Iraq Protests Over Air Strikes
Associated Press March 26, 2001
GENEVA - Iraq has protested to the top United Nations human rights panel over British and U.S. air strikes that it said have killed or wounded more than 1,000 people in the past decade, officials said Monday.
The Iraqi government ``regards the suffering to which the Iraqi people are being subjected as a form of genocide,'' said a note submitted to the 53-nation U.N. Human Rights Commission, which began its annual six-week session in Geneva last week. U.N. officials released the text of the note Monday.
the text reads:
It demanded that the world ``establish a special international tribunal before which United States and British officials would be tried for the war crimes, crimes of genocide and crimes against humanity that are being committed against the Iraqi people.'' U.S. and British warplanes regularly strike Iraqi targets while patrolling ``no fly'' zones over southern and northern Iraq, set up after the 1991 Gulf War. The allies say they strike military positions when their planes are targeted by air defenses - but Iraq says missiles often hit civilians.

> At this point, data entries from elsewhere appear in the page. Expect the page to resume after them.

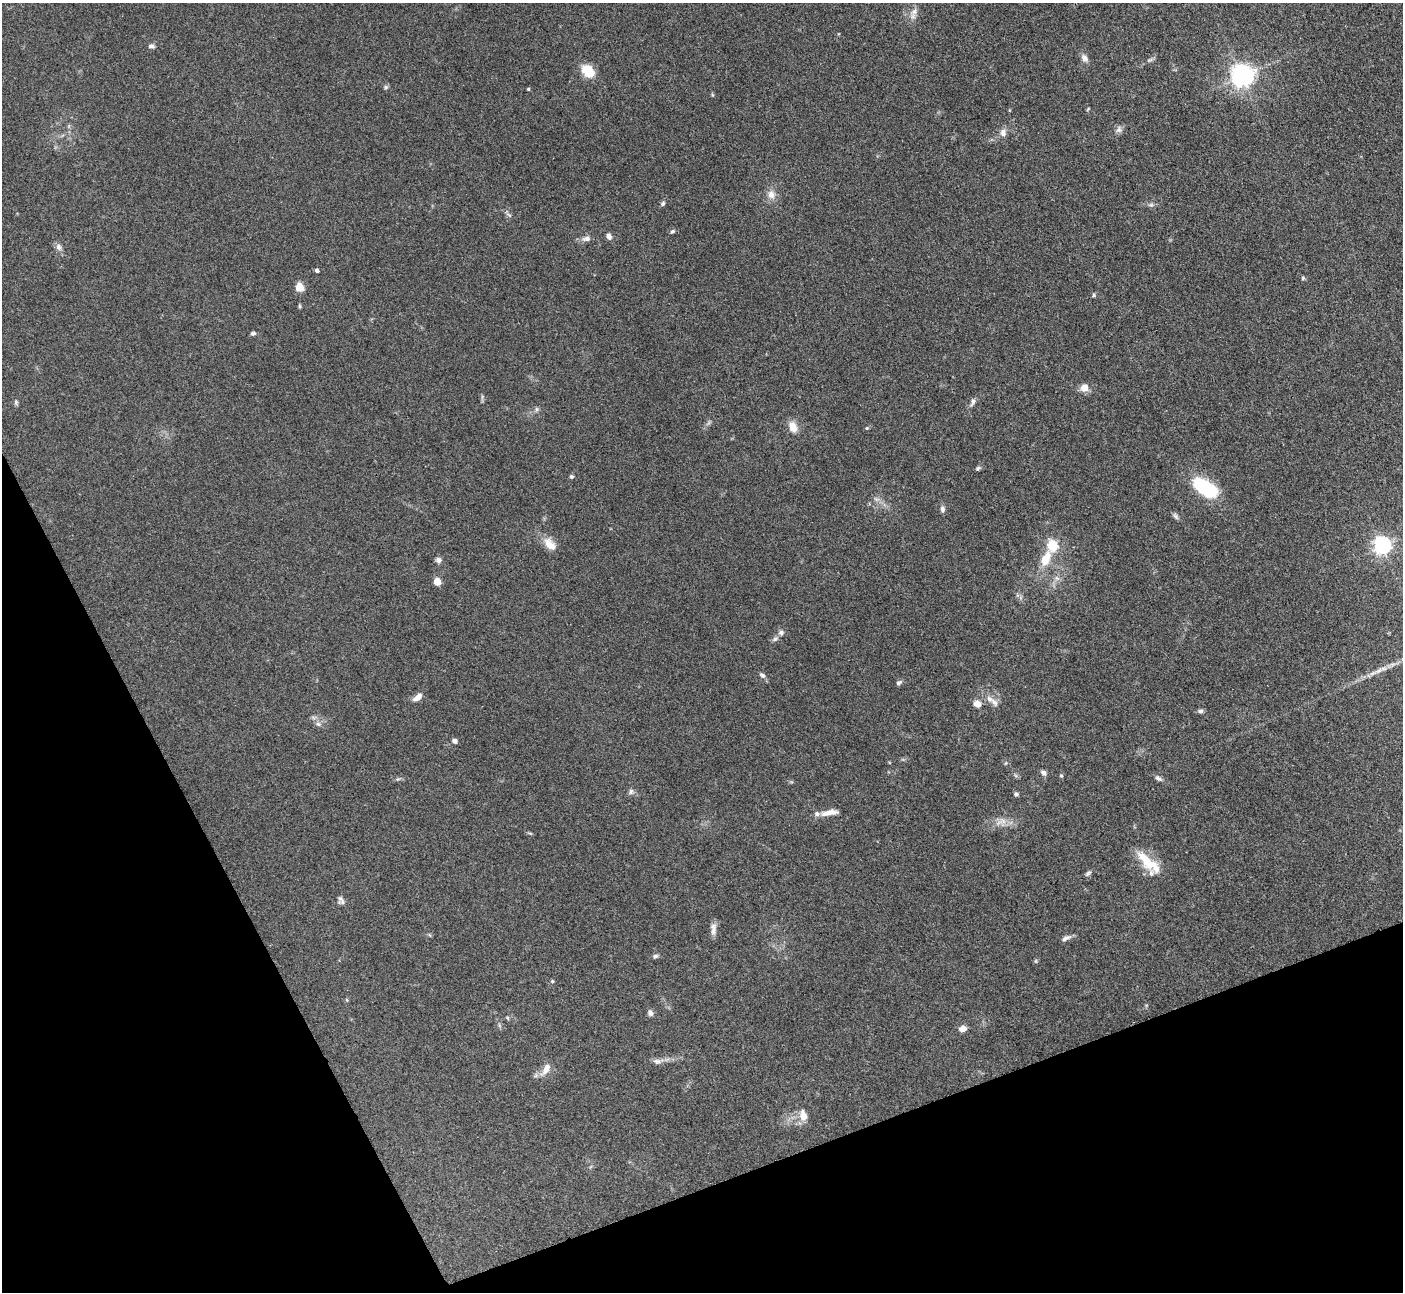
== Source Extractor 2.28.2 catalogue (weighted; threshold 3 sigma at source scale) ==
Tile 14 of 4 x 4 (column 2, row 4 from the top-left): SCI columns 1411-2811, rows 291-1580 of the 5623 x 5610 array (HDU 1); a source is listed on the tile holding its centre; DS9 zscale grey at full resolution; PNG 1405 x 1294 px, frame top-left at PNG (2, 3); no overlay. Shown black and unused: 20% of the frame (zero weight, under 3 of 4 exposures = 1% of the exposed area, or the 3 px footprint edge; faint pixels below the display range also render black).
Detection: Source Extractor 2.28.2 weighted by HDU 2 'WHT'; one run over the whole footprint, this tile lists its part. Background 0.201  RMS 0.0081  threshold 0.0365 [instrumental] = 3 sigma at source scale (4.5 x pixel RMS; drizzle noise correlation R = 1.50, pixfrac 1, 0.05/0.05 arcsec/px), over >= 5 px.
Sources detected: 78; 2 inside a brighter listed object's ellipse — not listed separately; the other 76 listed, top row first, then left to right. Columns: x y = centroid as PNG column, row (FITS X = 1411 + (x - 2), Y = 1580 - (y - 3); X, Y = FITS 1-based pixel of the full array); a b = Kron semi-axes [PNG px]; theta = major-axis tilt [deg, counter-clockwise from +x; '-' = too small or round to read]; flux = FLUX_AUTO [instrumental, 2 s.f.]
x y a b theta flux
914 12 13 7 48 4.9
151 46 9 5 -8 2.1
1084 58 11 7 -54 3.7
1150 60 10 4 13 1.7
588 71 13 9 -48 21
1242 76 7 7 - 590
386 87 6 5 - 1.5
528 89 4 4 - 0.89
1088 109 5 3 - 0.68
1119 130 9 8 - 3
1003 133 9 8 - 4.3
771 194 12 10 -76 6.1
663 203 7 6 - 1.6
1151 205 8 5 7 1.9
509 215 8 4 -36 1.5
672 231 7 5 37 1.5
609 236 8 6 -63 3
587 238 11 7 7 4
58 247 10 7 -68 3.4
317 270 4 4 - 2.3
1303 278 5 5 - 1.2
299 287 7 7 - 12
1094 295 6 4 89 0.99
299 306 6 4 -89 1
253 333 6 5 - 1.8
1085 387 10 10 - 6.2
16 402 7 5 -83 1.5
973 402 12 5 72 2.6
536 409 7 4 -90 1.4
793 427 12 9 -67 9.2
867 428 5 4 - 0.89
978 468 7 5 51 1.4
571 476 5 5 - 1.4
1205 488 26 12 -31 62
876 499 8 4 -36 2
942 509 8 6 -87 2.4
1176 516 10 5 -53 2
550 544 20 11 -45 9.5
1052 546 6 5 - 56
1382 546 7 6 - 290
1045 559 19 10 64 15
438 560 8 7 - 2.5
437 582 5 5 - 21
781 632 8 7 - 2.5
775 639 9 5 41 2.2
762 675 9 6 -38 2.3
899 682 8 5 32 1.8
418 697 12 6 39 5.2
989 699 11 8 -48 4.7
977 704 9 8 - 5.5
1200 711 8 5 1 1.9
318 724 7 6 - 2.4
455 741 5 4 - 3.7
1043 773 7 6 - 2.8
1061 776 5 4 - 0.93
1158 778 10 6 -36 2.5
631 791 8 6 74 2.1
1016 794 6 5 - 1.8
829 813 23 7 9 7.1
1003 821 12 6 -45 4.8
1147 861 35 13 -43 23
1088 873 9 4 38 1.7
341 900 11 7 -71 2.8
713 929 16 7 -90 4.6
1066 938 14 5 26 3.1
655 956 8 5 14 1.8
1035 961 6 4 90 1
552 981 5 4 - 1
347 1000 5 3 - 0.76
650 1013 8 6 -83 2.9
507 1018 6 4 -59 0.95
499 1025 7 4 -71 1.2
963 1029 7 6 - 5.9
657 1061 13 7 -6 3.7
546 1069 17 8 56 7.6
803 1115 16 10 -82 8.3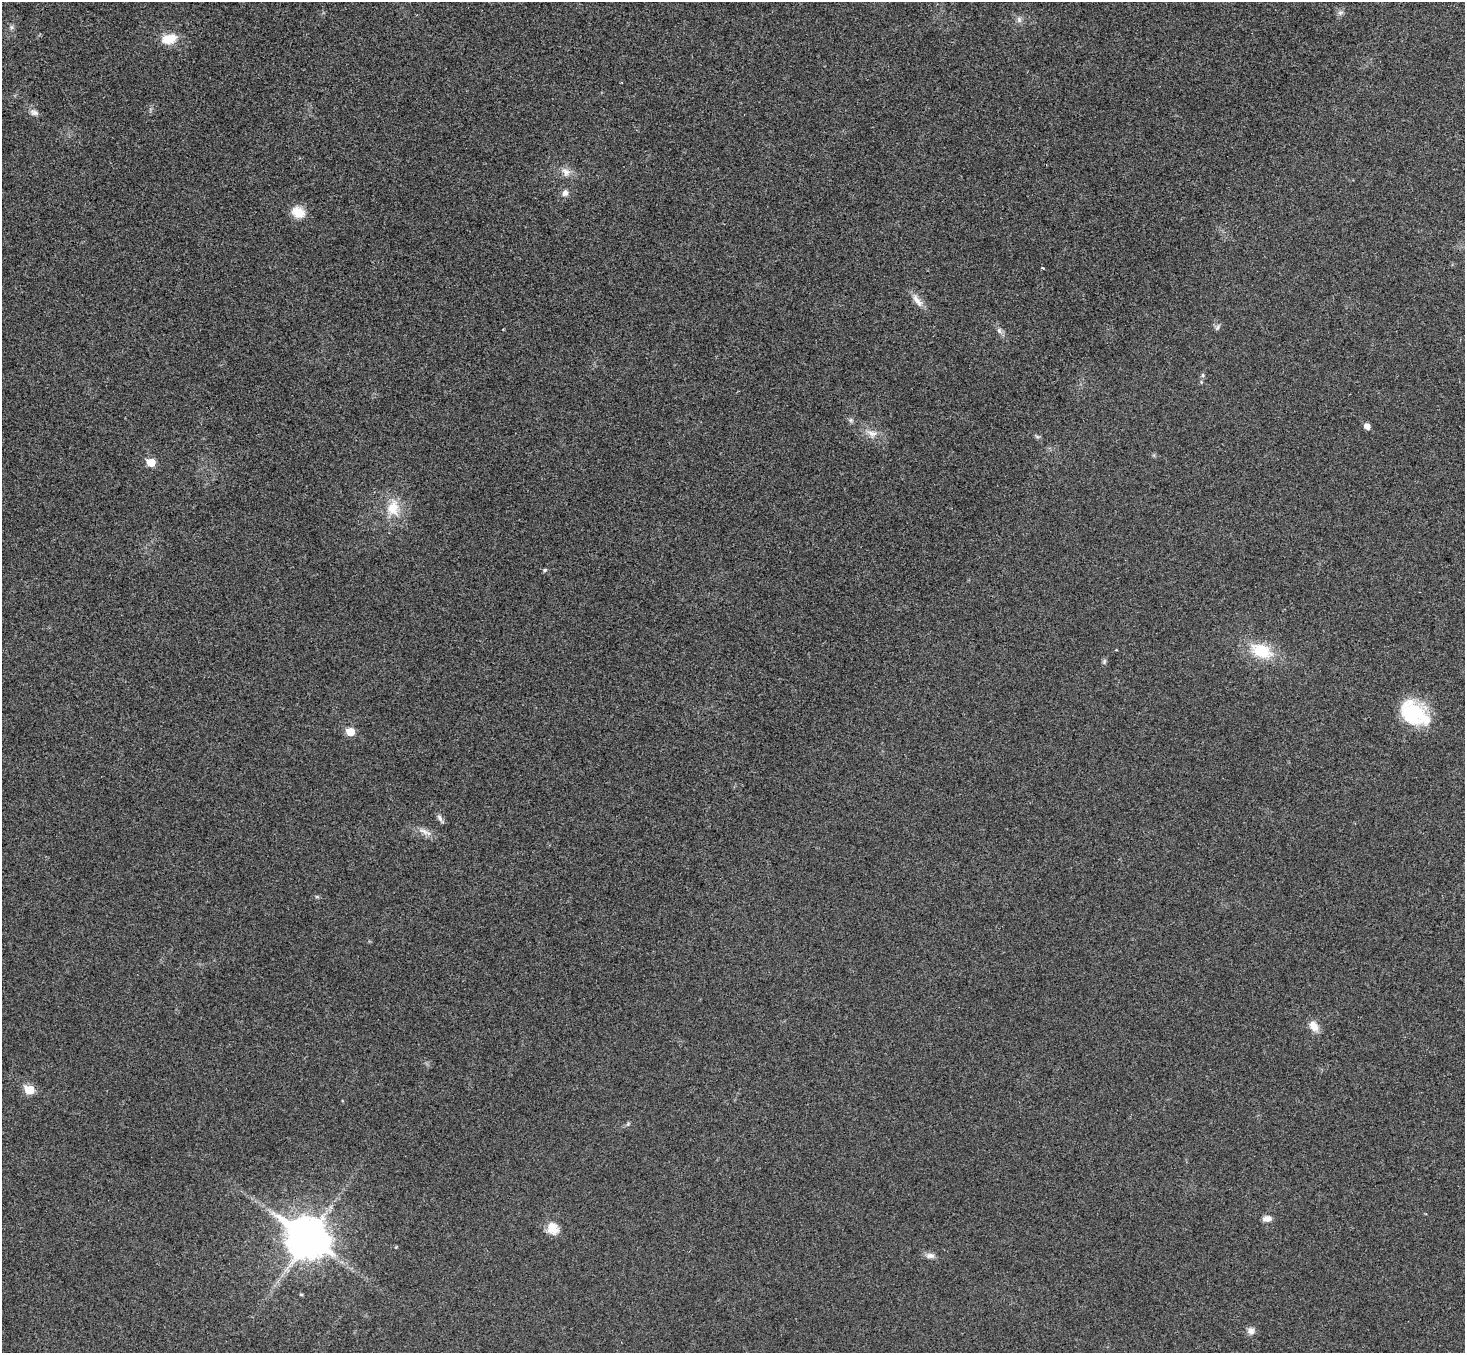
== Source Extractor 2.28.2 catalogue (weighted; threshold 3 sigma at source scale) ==
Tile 10 of 4 x 4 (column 2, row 3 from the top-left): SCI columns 1500-2962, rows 1553-2903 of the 5927 x 5945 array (HDU 1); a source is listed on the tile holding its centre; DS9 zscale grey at full resolution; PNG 1467 x 1355 px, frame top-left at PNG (2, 2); no overlay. Shown black and unused: <1% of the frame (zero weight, under 3 of 4 exposures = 6% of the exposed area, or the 3 px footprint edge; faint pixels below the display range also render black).
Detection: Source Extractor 2.28.2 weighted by HDU 2 'WHT'; one run over the whole footprint, this tile lists its part. Background 0.0304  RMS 0.0054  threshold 0.0243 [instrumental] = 3 sigma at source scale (4.5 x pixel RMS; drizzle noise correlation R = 1.50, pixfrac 1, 0.05/0.05 arcsec/px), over >= 5 px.
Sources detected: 35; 1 inside a brighter listed object's ellipse — not listed separately; the other 34 listed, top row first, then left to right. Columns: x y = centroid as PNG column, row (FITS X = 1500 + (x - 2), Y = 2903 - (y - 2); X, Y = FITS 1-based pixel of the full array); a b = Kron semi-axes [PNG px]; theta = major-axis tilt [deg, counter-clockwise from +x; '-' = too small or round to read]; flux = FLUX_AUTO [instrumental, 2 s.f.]
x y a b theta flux
1340 13 6 6 - 1.5
1019 20 9 6 -64 1.8
11 27 7 4 -90 1.1
169 39 19 12 15 9.6
34 112 13 7 -17 2.3
565 172 13 8 -52 3.6
565 193 7 7 - 2.7
298 212 18 14 -21 7.4
1043 268 4 2 - 0.6
917 300 22 8 -55 4.6
1217 327 8 5 70 1.1
999 330 8 6 -75 1.7
1203 375 6 4 89 0.84
851 420 6 6 - 1.1
1367 426 5 5 - 3.7
872 433 16 9 -25 4.8
151 462 6 6 - 11
393 508 21 15 89 12
545 570 5 4 - 0.93
1261 651 27 15 -22 20
1104 661 8 5 71 1
1413 714 32 25 -43 31
350 732 6 6 - 10
440 818 13 5 -58 1.7
424 831 16 6 -23 3.5
317 897 6 4 -19 0.68
1314 1026 14 9 -57 5.4
29 1090 7 6 - 14
1267 1219 10 7 8 3.1
553 1228 17 14 -60 6.9
308 1238 17 13 -35 1100
930 1256 12 7 -3 2.5
301 1294 5 3 - 0.53
1251 1331 9 9 - 2.8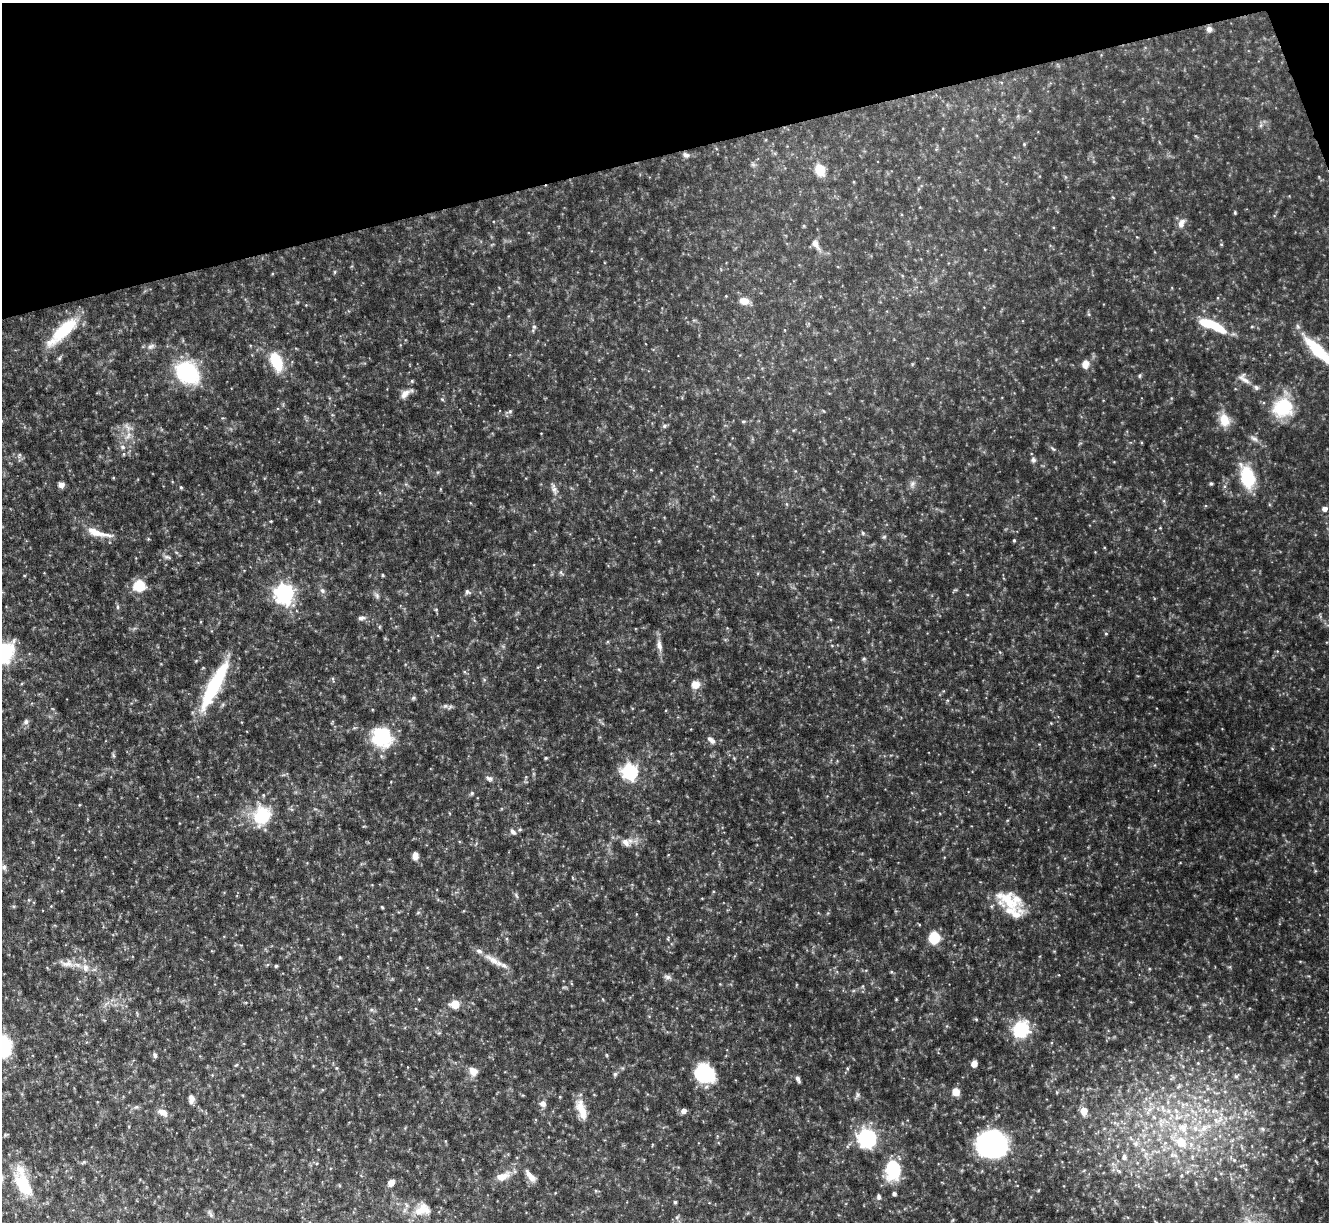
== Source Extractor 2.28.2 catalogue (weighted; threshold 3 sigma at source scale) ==
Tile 3 of 4 x 4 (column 3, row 1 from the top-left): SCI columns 2657-3983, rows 3804-5023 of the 5311 x 5292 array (HDU 1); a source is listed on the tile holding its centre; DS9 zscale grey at full resolution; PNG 1331 x 1224 px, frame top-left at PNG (2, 3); no overlay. Shown black and unused: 13% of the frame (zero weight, under 4 of 8 exposures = <1% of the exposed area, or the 3 px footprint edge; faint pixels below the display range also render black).
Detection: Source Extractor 2.28.2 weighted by HDU 2 'WHT'; one run over the whole footprint, this tile lists its part. Background 0.0767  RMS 0.0052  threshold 0.0213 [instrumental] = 3 sigma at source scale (4.09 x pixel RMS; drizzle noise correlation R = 1.36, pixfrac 0.8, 0.05/0.05 arcsec/px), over >= 5 px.
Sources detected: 156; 1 inside a brighter object's white glare — not listed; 6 inside a brighter listed object's ellipse — not listed separately; the other 149 listed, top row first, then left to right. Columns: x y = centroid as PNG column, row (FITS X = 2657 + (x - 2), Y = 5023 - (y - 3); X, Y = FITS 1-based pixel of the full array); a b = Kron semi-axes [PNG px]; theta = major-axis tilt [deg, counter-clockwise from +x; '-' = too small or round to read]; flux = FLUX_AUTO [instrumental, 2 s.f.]
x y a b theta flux
1209 29 7 7 - 2
1024 144 4 4 - 0.47
686 155 9 6 -23 1.5
820 170 7 6 - 21
1235 213 4 4 - 0.5
1181 223 12 7 66 3.1
816 244 17 7 -60 3.1
1221 244 4 4 - 0.49
335 272 6 4 89 0.52
726 296 3 3 - 0.33
744 301 10 7 -12 5.1
1088 314 6 4 -70 0.6
1212 325 35 9 -23 18
534 327 7 5 -74 1.2
62 331 45 13 43 21
151 346 10 7 27 1.8
1319 351 51 12 -43 23
59 358 7 5 68 0.95
276 362 22 12 -68 16
1085 364 10 8 78 3.4
187 373 23 18 -39 44
1140 376 6 4 71 0.62
1244 379 19 9 -45 3.4
405 394 16 8 42 3.5
442 399 5 5 - 0.66
1283 408 27 24 17 22
510 411 6 6 - 0.88
1224 420 17 13 -72 7.4
743 421 5 4 - 0.63
664 426 6 6 - 1
127 427 12 6 -45 2.1
128 436 12 6 53 2.5
1254 438 12 6 -27 1.9
123 447 8 5 -27 1.3
1053 449 8 4 -53 0.78
124 454 5 3 - 0.54
19 455 8 4 81 0.92
1033 460 7 6 - 1.4
1247 477 26 14 -75 22
912 484 10 7 70 1.8
1211 484 5 4 - 0.63
61 485 7 7 - 2.1
181 487 5 4 - 0.62
554 489 17 7 -71 2.5
1164 501 5 3 - 0.63
786 504 6 3 -70 0.53
1325 509 5 5 - 2.4
271 521 5 3 - 0.38
1160 528 4 3 - 0.36
97 533 36 8 -15 8.3
863 533 6 5 - 0.74
884 537 6 5 - 0.73
1014 540 4 3 - 0.57
167 557 10 5 -16 1.2
383 575 4 3 - 0.53
139 586 7 7 - 22
322 590 8 6 -57 1.4
955 590 6 4 17 0.58
467 592 8 6 -39 1
284 593 7 7 - 230
377 596 9 5 -64 1.3
118 607 5 5 - 0.84
436 610 5 4 - 0.5
361 618 9 6 6 1.5
1106 634 4 4 - 0.46
659 645 18 7 -77 3.2
832 646 5 3 - 0.38
2 653 24 19 32 36
864 659 6 5 - 0.69
333 679 6 4 -72 0.59
695 684 9 9 - 4.4
214 686 57 12 63 36
413 698 6 5 - 0.79
450 707 8 4 38 0.89
26 722 8 6 58 1.4
382 737 23 21 -42 24
711 740 11 6 -41 2.1
1272 748 5 3 - 0.39
113 755 6 4 -71 0.67
546 758 4 3 - 0.55
630 771 7 6 - 110
489 778 10 6 -16 1.6
472 793 5 5 - 0.68
262 816 21 18 60 23
513 832 9 6 -49 1.5
625 842 12 9 -40 3
415 856 9 6 87 2.3
4 867 8 6 83 1.5
516 895 8 4 -56 0.87
1010 900 37 20 -25 17
382 907 3 3 - 0.51
418 913 6 3 20 0.57
934 938 8 8 - 19
340 957 5 4 - 0.55
493 960 28 8 -30 6.2
67 964 19 9 3 4.5
276 966 4 4 - 0.55
85 968 11 8 -70 3.1
891 972 5 3 - 0.47
667 977 10 6 -9 1.6
419 999 4 3 - 0.41
896 999 3 3 - 0.4
455 1004 8 7 - 7.2
1021 1029 12 11 - 33
155 1055 7 5 -72 0.97
606 1055 6 3 -70 0.46
974 1064 5 5 - 3.8
236 1065 5 4 - 0.54
336 1068 5 3 - 0.48
473 1072 12 9 -60 3.5
705 1073 22 18 -34 26
615 1074 6 5 - 0.86
1236 1076 6 6 - 0.97
798 1079 7 4 -64 1.4
956 1092 7 7 - 5.5
858 1095 8 5 -74 1.2
560 1097 3 3 - 0.43
191 1099 9 6 88 2.4
543 1104 8 7 - 2.2
136 1107 7 4 17 0.84
581 1109 26 10 -73 7.5
684 1111 6 5 - 2.5
1084 1111 5 5 - 9.4
163 1112 12 7 -25 3.7
1154 1117 6 4 -71 0.74
1218 1120 20 9 20 7
1183 1128 20 16 -51 14
1263 1129 6 4 -70 0.72
867 1138 9 8 - 120
445 1141 5 3 - 0.44
1136 1143 9 8 - 2.2
994 1145 29 26 36 77
1173 1155 13 5 -13 2
1124 1157 8 7 - 2
1234 1160 5 4 - 0.63
83 1162 8 3 32 0.67
893 1169 14 10 90 34
1119 1171 10 4 -34 1.1
503 1176 20 10 20 5.3
530 1176 18 7 -51 3.7
23 1183 40 15 -72 18
391 1183 6 5 - 4.3
596 1191 6 3 -19 0.57
894 1194 4 4 - 1
879 1196 7 5 -88 1.2
675 1202 4 4 - 0.67
423 1209 21 14 14 8.9
211 1215 11 4 -56 1.2
677 1217 6 4 72 0.73
Isophote crosses this tile's border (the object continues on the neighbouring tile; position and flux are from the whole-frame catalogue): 2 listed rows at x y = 1319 351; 2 653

The Iraq note said the strikes have ``killed 315 citizens and wounded 965, all of whom were civilians.'' It called the allied flights a violation of international law. The government note said the U.N. sanctions imposed on Iraq at U.S. and British urging since the Gulf War had caused ``tremendous humanitarian suffering,'' including food and medical shortages that have had an especially heavy impact on children.